- Exercise -
Copy, exactly and without additions, every line in the records below from the one holding "Los Angeles Unified School District" through the one holding "NUMBER: | REF-684.17 |", both ends included.

- Saved entries -
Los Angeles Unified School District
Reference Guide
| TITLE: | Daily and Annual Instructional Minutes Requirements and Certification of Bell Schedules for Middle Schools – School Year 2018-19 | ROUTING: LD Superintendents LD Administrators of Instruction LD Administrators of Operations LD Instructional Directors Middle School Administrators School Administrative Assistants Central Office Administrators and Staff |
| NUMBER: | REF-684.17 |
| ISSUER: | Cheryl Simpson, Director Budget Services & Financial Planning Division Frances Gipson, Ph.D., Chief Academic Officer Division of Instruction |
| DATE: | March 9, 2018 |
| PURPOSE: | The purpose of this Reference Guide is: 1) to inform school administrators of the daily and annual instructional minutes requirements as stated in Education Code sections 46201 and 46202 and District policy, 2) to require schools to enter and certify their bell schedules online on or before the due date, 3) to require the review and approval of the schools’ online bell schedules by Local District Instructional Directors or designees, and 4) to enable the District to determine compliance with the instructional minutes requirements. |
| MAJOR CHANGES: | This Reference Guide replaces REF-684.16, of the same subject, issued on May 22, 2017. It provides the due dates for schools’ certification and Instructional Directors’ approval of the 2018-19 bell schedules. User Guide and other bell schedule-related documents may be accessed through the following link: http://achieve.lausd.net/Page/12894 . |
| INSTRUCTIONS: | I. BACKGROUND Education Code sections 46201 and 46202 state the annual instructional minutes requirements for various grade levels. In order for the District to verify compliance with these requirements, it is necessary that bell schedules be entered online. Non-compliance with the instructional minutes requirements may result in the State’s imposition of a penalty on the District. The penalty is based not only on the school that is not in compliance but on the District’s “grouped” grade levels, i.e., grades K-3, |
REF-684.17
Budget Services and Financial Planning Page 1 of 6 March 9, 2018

==

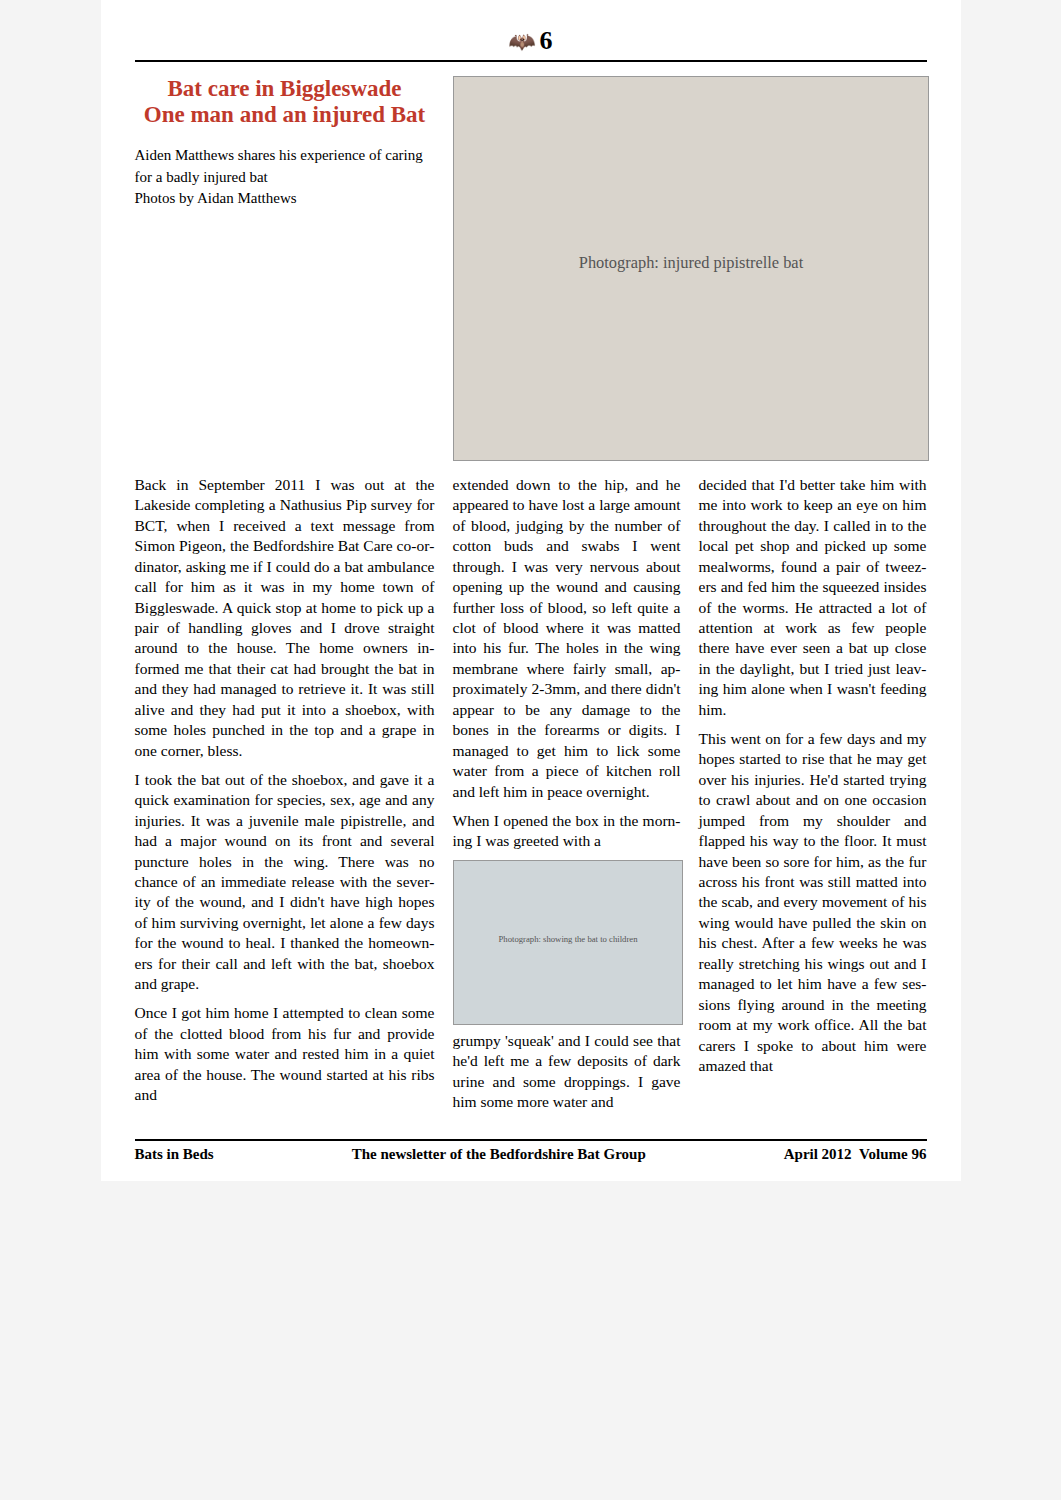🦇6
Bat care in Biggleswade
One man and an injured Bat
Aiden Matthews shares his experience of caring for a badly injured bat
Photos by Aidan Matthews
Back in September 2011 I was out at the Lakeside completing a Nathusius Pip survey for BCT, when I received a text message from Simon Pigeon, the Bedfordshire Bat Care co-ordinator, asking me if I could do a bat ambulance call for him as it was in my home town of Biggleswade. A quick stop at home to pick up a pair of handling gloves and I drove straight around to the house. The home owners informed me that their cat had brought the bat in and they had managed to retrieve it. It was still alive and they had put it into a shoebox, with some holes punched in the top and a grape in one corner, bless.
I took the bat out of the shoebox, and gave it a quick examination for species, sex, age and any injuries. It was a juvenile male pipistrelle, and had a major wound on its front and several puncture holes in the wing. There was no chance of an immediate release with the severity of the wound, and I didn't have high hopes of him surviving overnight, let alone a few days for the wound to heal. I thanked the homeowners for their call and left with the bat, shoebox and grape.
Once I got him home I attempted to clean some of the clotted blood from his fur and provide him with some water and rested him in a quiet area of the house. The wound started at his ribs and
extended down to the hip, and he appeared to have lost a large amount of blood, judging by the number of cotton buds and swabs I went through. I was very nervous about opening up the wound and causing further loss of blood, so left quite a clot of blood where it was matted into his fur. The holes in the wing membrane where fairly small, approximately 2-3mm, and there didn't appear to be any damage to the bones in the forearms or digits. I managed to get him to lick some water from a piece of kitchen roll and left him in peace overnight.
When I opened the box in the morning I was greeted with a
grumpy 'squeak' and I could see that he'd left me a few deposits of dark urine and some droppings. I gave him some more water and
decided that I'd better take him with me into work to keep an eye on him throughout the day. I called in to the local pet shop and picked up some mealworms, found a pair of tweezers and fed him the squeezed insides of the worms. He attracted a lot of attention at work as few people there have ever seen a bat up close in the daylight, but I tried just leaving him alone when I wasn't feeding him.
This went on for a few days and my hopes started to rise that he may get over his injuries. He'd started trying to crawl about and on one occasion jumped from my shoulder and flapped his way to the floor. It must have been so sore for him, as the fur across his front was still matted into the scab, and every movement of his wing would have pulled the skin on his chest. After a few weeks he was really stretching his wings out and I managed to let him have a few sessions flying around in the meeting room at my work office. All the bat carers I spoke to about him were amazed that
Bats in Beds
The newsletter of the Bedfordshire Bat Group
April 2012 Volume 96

==

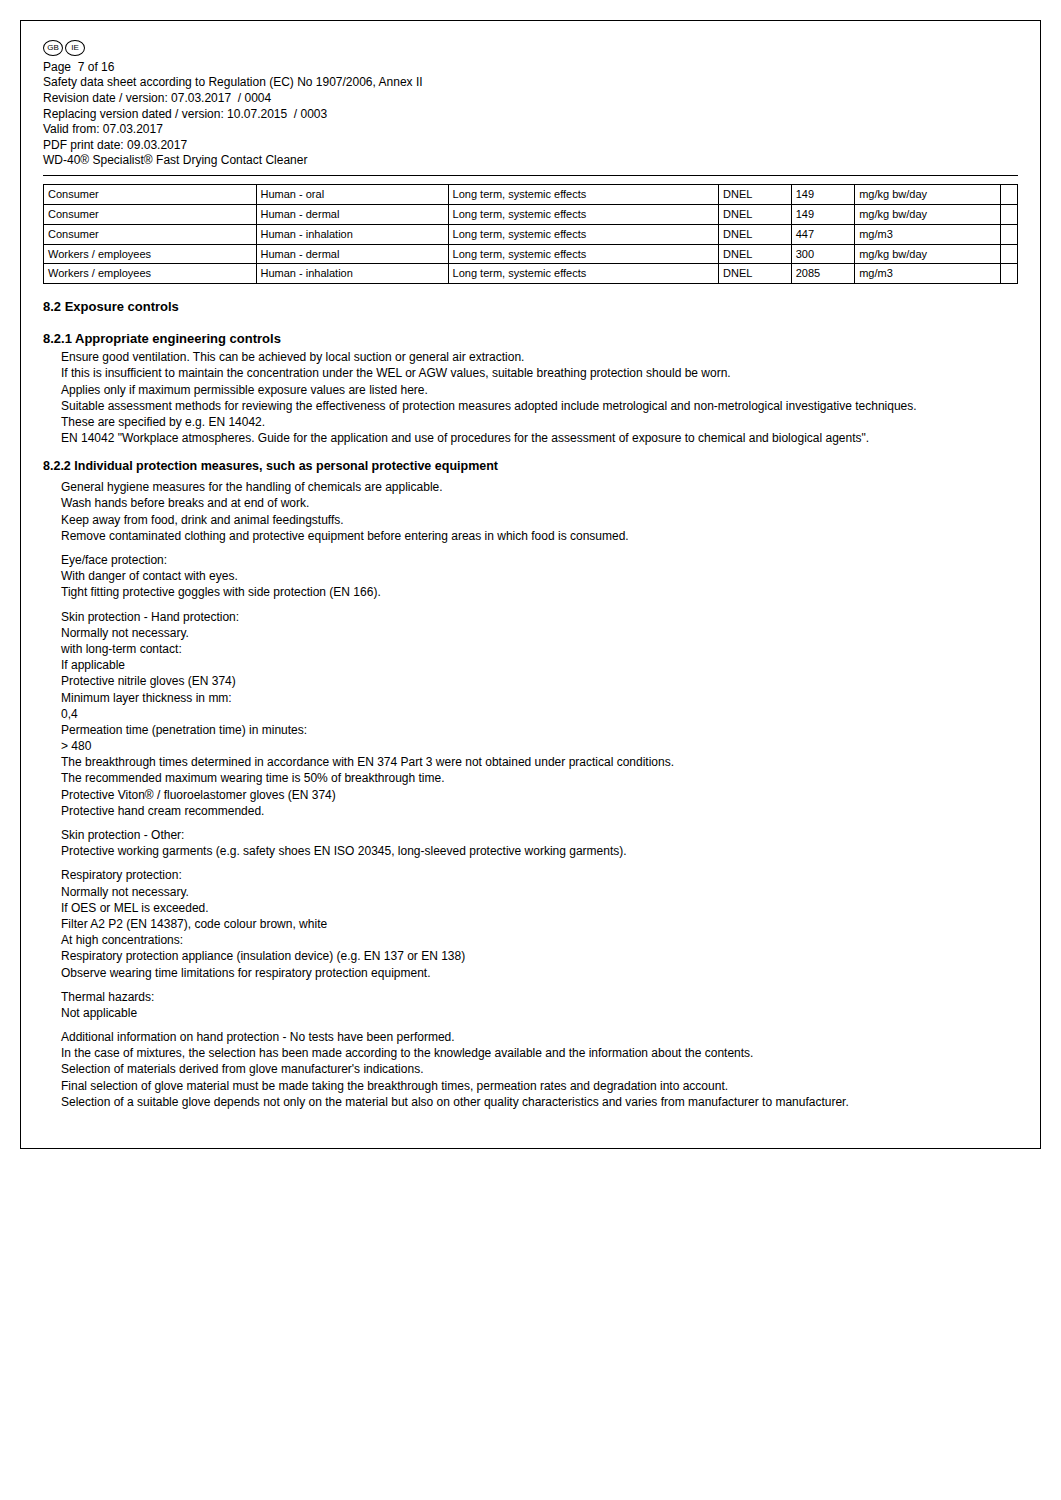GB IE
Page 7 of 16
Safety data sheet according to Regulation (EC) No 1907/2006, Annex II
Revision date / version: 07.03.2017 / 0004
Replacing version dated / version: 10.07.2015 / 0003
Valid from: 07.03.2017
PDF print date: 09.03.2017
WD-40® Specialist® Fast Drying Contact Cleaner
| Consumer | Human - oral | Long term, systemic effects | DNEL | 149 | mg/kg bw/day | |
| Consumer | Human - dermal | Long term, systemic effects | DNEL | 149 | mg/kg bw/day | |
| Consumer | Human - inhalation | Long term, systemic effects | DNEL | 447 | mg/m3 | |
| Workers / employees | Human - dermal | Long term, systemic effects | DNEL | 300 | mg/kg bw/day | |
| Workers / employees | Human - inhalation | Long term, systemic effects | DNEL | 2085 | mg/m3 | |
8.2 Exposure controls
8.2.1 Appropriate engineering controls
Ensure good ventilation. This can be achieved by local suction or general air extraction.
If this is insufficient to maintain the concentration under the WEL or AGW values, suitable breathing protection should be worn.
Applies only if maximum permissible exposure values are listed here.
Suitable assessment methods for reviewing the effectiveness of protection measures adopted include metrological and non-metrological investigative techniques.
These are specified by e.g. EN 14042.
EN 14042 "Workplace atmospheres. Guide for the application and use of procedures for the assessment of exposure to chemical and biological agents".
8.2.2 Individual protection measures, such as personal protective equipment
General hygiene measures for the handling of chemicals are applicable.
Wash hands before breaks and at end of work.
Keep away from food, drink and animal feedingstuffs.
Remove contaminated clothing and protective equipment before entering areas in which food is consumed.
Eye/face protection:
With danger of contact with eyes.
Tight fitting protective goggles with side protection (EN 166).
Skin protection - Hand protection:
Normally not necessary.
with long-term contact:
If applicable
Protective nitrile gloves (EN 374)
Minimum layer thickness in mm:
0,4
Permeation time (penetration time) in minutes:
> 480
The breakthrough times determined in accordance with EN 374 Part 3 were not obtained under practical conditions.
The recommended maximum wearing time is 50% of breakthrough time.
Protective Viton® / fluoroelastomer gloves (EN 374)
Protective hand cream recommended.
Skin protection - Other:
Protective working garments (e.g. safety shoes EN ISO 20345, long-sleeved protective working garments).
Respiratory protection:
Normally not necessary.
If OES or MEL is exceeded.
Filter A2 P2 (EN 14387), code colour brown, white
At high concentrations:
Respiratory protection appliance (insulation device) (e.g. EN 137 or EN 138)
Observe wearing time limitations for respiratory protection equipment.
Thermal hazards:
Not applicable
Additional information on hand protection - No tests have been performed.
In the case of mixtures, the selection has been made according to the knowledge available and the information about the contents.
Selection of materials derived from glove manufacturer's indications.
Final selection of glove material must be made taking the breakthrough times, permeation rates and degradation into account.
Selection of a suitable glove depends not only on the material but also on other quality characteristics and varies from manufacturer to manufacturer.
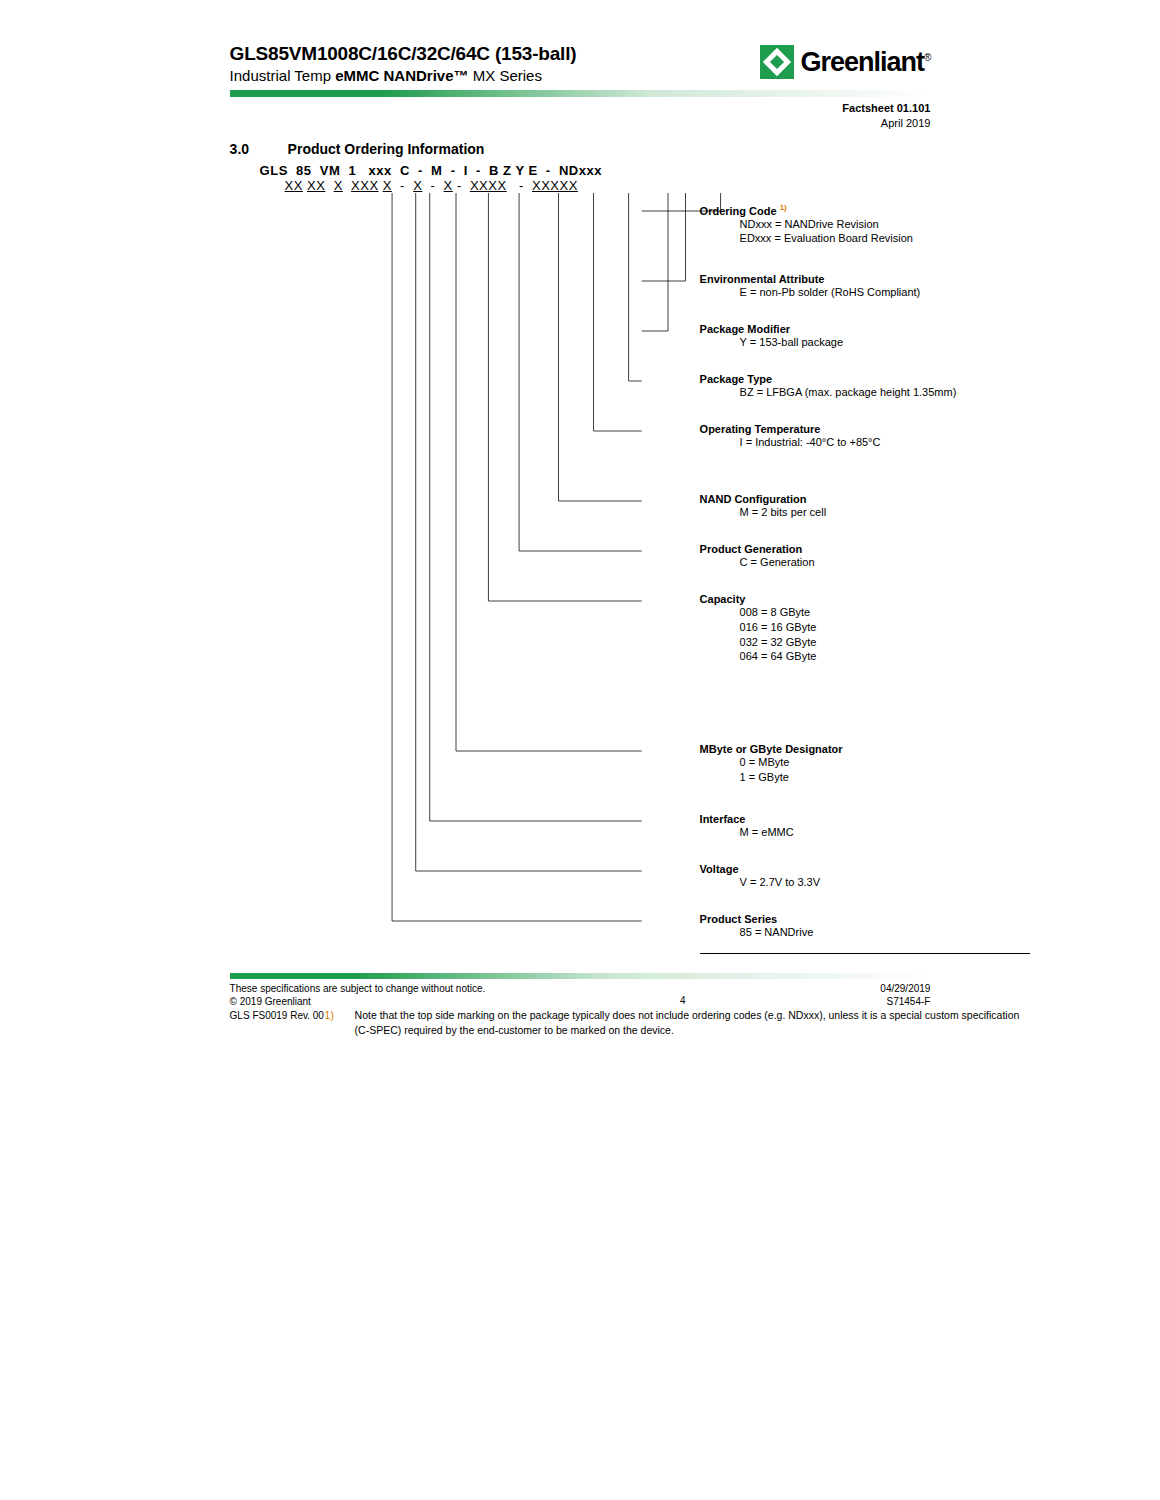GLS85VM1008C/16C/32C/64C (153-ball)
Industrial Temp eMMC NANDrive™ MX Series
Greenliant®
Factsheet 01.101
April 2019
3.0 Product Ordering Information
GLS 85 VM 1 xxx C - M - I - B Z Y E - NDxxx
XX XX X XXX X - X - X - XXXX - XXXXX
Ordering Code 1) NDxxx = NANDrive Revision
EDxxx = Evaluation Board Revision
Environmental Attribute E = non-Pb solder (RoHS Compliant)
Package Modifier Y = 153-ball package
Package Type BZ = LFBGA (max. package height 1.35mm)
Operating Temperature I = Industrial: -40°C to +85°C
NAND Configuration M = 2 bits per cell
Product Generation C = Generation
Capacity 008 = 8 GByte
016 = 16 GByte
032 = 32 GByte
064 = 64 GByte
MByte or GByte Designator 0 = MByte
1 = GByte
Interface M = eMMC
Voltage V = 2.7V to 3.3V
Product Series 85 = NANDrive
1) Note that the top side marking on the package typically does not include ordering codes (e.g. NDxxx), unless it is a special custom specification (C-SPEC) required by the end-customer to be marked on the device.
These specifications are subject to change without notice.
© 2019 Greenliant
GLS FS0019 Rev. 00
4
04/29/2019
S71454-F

- Finished task -
Los Angeles Unified School District
Reference Guide
| TITLE: | Daily and Annual Instructional Minutes Requirements and Certification of Bell Schedules for Middle Schools – School Year 2018-19 | ROUTING: LD Superintendents LD Administrators of Instruction LD Administrators of Operations LD Instructional Directors Middle School Administrators School Administrative Assistants Central Office Administrators and Staff |
| NUMBER: | REF-684.17 |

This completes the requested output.